As an EmpowerID Developer, I would like to ensure the authenticity of workflow requests that I'm passing to back-end services and queues by signing them using a server/application certificate.

EmpowerID-309

As an EmpowerID developer, I would like to create custom WF activities with pre-defined line rules to make it easier to use my activity in workflows.

EmpowerID-286

As an EmpowerID developer, I would like to easily add MFA to any workflow process. For more information, see Adding Multifactor Authentication to Workflow Processes.

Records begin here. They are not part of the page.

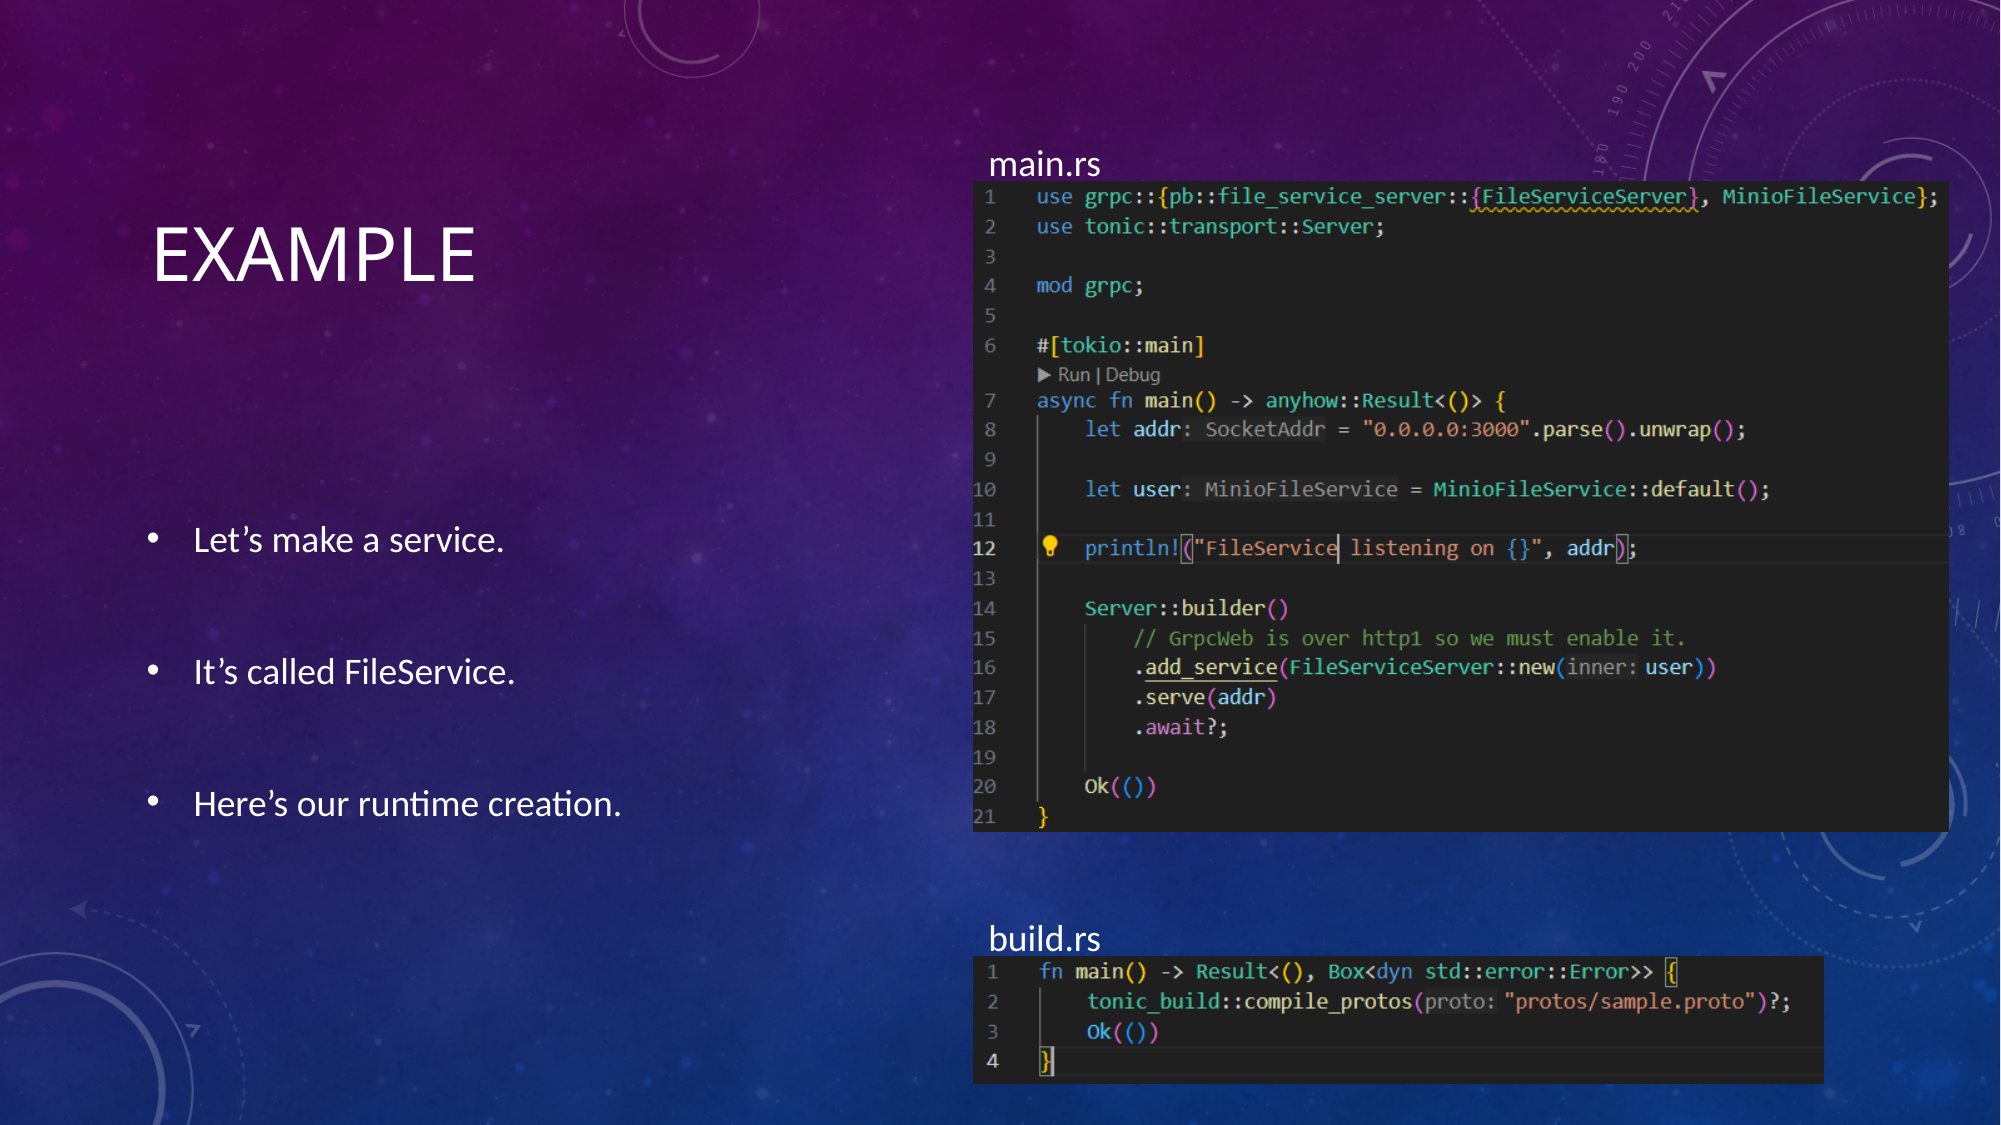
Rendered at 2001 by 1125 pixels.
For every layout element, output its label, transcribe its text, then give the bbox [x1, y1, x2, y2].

list Let’s make a service. It’s called FileService. Here’s our runtime creation. [131, 370, 789, 968]
title Example [135, 132, 789, 370]
text_box main.rs [973, 131, 1212, 181]
picture [0, 0, 2001, 1125]
text_box build.rs [973, 906, 1147, 955]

User Interface Enhancements

EmpowerID-939

As an EmpowerID Admin, I would like to be able to edit the language-specific translations interactively within the EmpowerID user interface

EmpowerID-912

As an EmpowerID installation engineer, I would like to configure the Core Identity Inbox settings. For more information, see Setting up Core Identities.

EmpowerID-863

As a system admin, I would like to see the extension attributes for a computer on its View One page

EmpowerID-369

As an EmpowerID project engineer, I would like better reporting of any data migration

EmpowerID-303

As an admin, I would like to see all the user accounts owned by a person on their View One page, even those from their other Person objects that are linked to the same core identity

PAM / PSM Enhancements

EmpowerID-274

As an admin, I would like to create a new account and link to an existing computer for privileged session management

EmpowerID-273

As an admin, I would like to create a new shared credential and linked computer object in a single process

EmpowerID-271

As an admin, I would like to convert multiple accounts to be managed as shared credentials

EmpowerID-77

As an EmpowerID system admin, I would like to easily deploy my PSM solution as a set of Docker containers.

Additional Changes for Version 7.151.0.7799 and later

SAP Connector

  1. Inventory behavior has changed to overlapping pagination instead of retrieving all table data simultaneously for each SAP table. This change has led to the overall optimization of memory and greater stability in large environments

  2. Trailing and leading white spaces in usernames are now ignored, as these sort of data-entry errors violate security best practices (by making the erroneous username indistinguishable from its valid record in the EmpowerID UI).

It is highly encouraged that these type of data-issues be cleaned-up to prevent indistinguishable entries and inaccurate reporting.

Deprecated Features

The EmpowerID Management Console has been removed. All configuration settings can now be set in the Web application.